A key driver of this growth was the direct-to-consumer (DTC) segment, which achieved net sales of $1.01bn, up 17.9% compared to $858.1m in Q3 FY24.

DTC comparable net sales also rose by 18.3% over the quarter.

During the quarter, wholesale net sales also contributed positively to the overall performance, increasing by 16.2% to reach $815.8m, up from $702.2m in the previous year’s third quarter.

Geographically, Deckers Brands experienced varied performance across its domestic and international markets during the quarter ending 31 December 2024.

Domestic net sales rose by 11.5%, totalling $1.16bn compared to $1.04bn in Q3 FY24.

In contrast, international net sales surged by 28.5%, reaching $657.9m compared to $511.9m in the same period of the previous year.

The company’s flagship UGG brand saw a net sales increase of 16.1%, amounting to $1.24bn, while the HOKA brand demonstrated even stronger growth with a 23.7% rise in net sales to $530.9m.

Teva brand net sales decreased by 6% to $24.1m, and other brands experienced a more substantial decline with a 16.6% drop to $28m.

In terms of profitability, Deckers Brands reported a net income of $456.73m for Q3 FY25, compared with $389.91m in Q3 FY24. Diluted earnings per share improved to $3 compared to $2.52 from the previous year’s quarter.

The company’s gross margin improved to 60.3% in Q3 FY25 from 58.7%. However, selling, general and administrative (SG&A) expenses rose significantly to $535.3m from $428.7m in the same period a year earlier.

Deckers Brands' operative income also showed positive momentum, increasing to $567.27m compared to $487.89m in Q3 FY24.

Looking ahead, Deckers Brands has revised its expectations for fiscal 2025, projecting net sales to increase approximately 15% to $4.9bn.

Diluted earnings per share are anticipated to fall within the range of $5.75 to $5.80, while gross margin is expected to remain at or slightly exceed 57%.
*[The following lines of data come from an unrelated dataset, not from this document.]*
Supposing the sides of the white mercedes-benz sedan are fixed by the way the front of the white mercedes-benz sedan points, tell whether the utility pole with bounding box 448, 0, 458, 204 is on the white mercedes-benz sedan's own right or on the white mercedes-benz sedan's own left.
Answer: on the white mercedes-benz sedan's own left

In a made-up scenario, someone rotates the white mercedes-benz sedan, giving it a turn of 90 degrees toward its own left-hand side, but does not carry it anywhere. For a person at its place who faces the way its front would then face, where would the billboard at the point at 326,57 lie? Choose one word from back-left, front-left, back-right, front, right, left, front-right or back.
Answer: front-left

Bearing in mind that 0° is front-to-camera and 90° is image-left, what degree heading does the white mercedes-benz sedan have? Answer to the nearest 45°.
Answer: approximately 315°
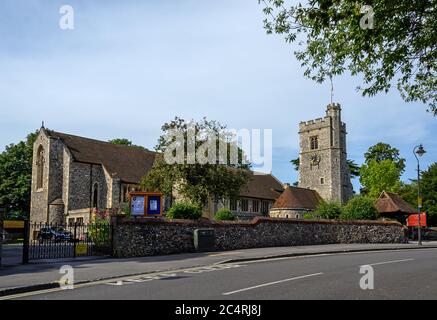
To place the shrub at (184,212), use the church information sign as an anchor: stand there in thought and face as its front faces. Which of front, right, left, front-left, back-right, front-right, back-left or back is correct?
back-left

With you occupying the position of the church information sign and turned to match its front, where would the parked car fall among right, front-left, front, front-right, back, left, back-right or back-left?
back-right

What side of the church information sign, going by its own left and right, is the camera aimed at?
front

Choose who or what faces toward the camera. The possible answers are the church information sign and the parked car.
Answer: the church information sign

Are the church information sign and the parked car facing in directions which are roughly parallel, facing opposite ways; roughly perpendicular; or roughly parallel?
roughly perpendicular

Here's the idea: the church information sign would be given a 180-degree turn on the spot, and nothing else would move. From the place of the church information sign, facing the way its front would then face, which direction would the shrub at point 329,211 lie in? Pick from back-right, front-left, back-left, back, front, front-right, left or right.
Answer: front-right

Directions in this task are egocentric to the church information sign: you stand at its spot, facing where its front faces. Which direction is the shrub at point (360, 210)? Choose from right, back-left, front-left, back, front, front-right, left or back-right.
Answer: back-left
Operating margin is projected at approximately 22%.

Deckers Brands president and chief executive officer Stefano Caroti stated: “Deckers posted exceptional results in the third quarter, delivering record quarterly revenue, gross margin, and earnings.
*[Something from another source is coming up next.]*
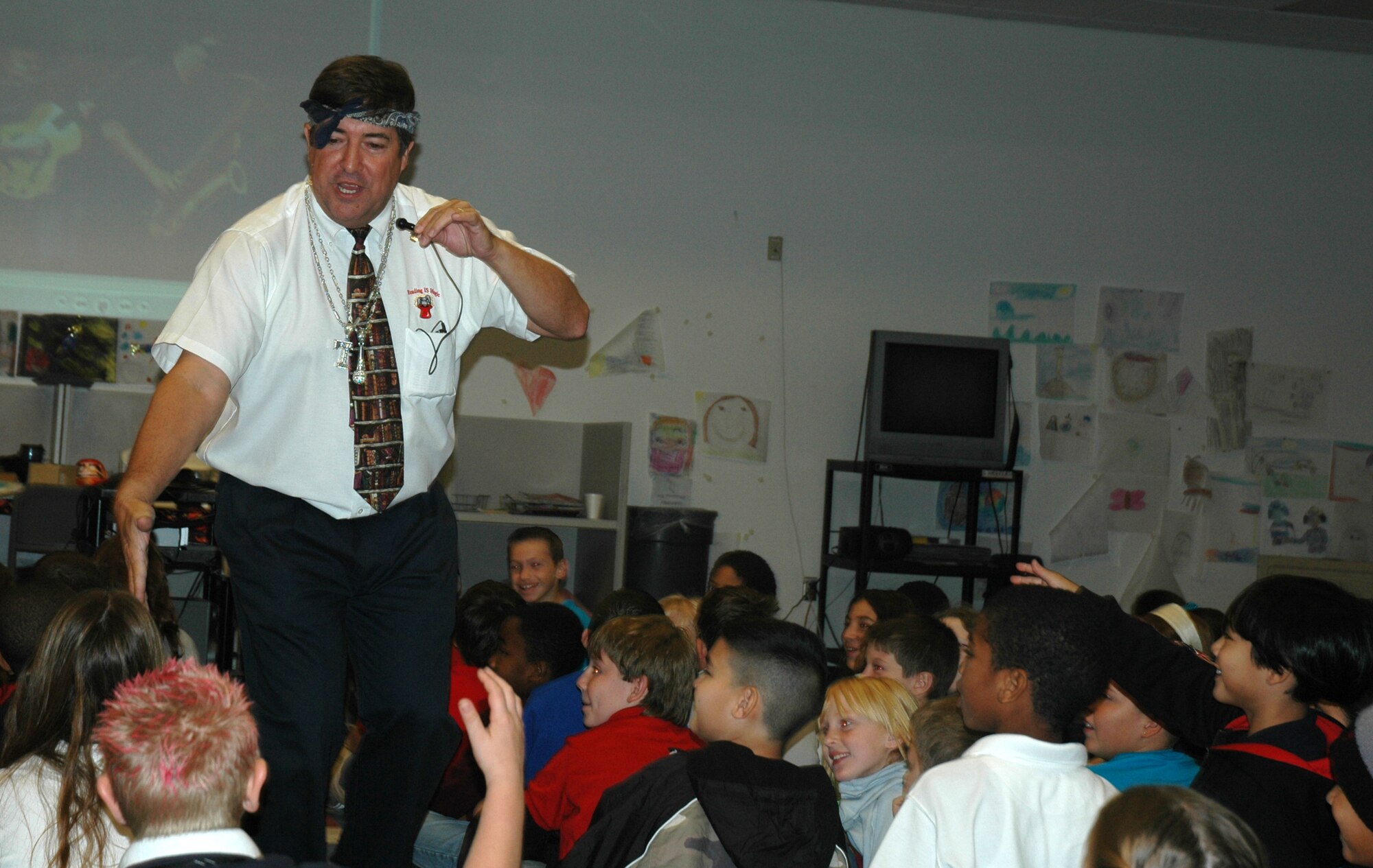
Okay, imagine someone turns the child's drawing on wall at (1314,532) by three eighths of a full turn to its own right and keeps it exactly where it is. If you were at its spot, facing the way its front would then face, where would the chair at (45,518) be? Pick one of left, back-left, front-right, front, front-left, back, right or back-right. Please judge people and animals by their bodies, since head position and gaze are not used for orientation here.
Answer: left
“UGG continued to experience incredible global momentum, with the brand’s iconic franchises capturing strong full-price consumer demand across all regions. At the same time, HOKA delivered impressive results consistent with our strategy, remaining focused on scaling through innovative performance products. Our increased full-year revenue outlook calls for 15% growth, which would be our fifth consecutive year growing mid-teens or higher, complemented by our commitment to maintain top-tier levels of operating margin.”